37. Summary & Key Takeaways

  1. Sampling Physics: Nyquist, aliasing, and resolution are the physical limits of your data — no ML can recover what the sensor did not capture.
  2. Sensors as transducers: CMOS, scintillator, direct detector, EDXS, EELS — each has a distinctive PSF and noise fingerprint.

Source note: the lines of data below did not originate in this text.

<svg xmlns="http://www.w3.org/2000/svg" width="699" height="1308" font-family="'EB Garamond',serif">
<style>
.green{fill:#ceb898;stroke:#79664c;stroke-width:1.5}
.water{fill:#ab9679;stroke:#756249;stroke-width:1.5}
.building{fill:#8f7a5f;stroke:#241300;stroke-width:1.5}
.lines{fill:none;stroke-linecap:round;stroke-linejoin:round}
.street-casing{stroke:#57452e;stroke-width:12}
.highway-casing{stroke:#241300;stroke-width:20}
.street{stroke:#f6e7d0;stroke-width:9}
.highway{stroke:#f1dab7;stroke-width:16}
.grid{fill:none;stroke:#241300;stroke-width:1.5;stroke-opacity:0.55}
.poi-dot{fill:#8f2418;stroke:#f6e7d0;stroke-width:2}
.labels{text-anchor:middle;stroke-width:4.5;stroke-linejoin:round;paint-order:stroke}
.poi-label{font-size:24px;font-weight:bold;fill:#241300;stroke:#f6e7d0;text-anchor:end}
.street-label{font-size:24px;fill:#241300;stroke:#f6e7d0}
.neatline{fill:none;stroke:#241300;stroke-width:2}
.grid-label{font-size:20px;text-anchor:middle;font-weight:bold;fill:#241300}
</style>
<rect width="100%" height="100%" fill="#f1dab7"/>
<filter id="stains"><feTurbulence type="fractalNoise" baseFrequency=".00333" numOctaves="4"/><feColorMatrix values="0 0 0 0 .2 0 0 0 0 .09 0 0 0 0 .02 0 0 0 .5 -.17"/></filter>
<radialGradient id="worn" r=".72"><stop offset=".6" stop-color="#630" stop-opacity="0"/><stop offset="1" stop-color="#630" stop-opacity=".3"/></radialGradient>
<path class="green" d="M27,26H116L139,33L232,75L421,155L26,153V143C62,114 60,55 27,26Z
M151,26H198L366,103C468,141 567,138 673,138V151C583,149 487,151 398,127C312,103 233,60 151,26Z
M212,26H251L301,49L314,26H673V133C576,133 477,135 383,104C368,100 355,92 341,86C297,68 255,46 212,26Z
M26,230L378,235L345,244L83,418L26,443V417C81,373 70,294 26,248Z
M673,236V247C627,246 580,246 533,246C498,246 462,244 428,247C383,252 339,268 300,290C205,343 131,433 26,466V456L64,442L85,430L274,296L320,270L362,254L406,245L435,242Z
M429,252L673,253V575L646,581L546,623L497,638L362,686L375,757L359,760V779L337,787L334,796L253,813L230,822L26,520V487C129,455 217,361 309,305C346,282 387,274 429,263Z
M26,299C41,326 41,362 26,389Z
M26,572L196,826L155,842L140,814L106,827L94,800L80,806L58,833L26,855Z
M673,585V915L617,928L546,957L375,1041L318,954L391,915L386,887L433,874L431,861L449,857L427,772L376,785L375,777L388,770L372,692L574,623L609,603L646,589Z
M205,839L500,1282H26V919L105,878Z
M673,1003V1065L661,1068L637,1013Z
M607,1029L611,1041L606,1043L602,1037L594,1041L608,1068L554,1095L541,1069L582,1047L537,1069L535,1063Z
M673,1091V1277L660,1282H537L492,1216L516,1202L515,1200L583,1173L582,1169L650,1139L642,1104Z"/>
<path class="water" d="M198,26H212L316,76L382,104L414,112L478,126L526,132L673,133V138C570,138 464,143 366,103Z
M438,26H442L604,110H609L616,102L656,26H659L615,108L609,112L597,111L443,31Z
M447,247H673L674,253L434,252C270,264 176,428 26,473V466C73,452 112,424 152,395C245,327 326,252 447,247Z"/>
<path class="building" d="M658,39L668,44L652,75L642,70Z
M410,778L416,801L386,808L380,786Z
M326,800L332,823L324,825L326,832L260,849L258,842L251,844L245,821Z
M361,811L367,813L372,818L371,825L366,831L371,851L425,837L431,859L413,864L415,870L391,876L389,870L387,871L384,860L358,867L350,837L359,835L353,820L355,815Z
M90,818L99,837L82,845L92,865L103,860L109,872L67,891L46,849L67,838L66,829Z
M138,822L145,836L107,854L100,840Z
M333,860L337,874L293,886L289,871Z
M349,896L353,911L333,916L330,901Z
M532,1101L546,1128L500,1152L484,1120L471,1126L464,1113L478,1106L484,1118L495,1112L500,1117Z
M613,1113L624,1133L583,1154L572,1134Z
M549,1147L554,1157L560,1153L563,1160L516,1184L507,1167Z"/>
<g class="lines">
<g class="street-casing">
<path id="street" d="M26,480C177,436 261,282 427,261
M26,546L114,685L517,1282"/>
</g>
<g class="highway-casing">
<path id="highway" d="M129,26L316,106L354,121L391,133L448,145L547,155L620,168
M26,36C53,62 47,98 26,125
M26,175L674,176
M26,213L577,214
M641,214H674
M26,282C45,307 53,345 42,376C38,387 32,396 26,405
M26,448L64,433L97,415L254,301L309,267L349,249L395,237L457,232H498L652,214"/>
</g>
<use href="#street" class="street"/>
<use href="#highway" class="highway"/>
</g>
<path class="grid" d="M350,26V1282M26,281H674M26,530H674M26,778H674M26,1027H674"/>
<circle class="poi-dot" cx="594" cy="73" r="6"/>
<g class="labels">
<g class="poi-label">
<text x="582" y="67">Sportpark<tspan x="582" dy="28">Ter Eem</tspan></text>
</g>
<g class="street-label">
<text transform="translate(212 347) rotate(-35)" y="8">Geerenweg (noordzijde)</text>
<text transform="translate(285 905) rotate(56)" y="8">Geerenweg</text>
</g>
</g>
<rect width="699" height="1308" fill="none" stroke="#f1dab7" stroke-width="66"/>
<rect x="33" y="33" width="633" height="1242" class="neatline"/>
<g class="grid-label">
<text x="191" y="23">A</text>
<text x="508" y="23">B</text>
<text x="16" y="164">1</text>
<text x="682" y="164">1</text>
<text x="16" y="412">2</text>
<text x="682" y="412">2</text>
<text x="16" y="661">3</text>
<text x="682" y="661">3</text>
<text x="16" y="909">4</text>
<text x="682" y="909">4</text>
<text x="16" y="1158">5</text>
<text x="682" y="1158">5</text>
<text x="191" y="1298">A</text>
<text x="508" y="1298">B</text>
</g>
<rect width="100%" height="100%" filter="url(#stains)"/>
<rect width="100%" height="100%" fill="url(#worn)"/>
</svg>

  3. Uncertainty: match the noise model (Gaussian → MSE, Poisson → NLL, Weibull → reliability) to the right loss. Separate aleatory (irreducible) from epistemic (reducible).
  4. Bayes’ theorem unifies physics prior + measurement likelihood → posterior — and recovers Ridge / Lasso regularization as special cases.
  5. Reduction (from MFML Unit 2), interpreted physically: PCA components may correspond to physical modes; validate against domain knowledge; non-linear manifolds need non-linear tools.
  6. Clustering & visualization: K-means (with elbow) and t-SNE (with heavy tails) uncover hidden structure — in PC space first, for robustness.
McClarren, Ryan G. 2021. Machine Learning for Engineers: Using Data to Solve Problems for Physical Systems. Springer.
Neuer, Michael et al. 2024. Machine Learning for Engineers: Introduction to Physics-Informed, Explainable Learning Methods for AI in Engineering Applications. Springer Nature.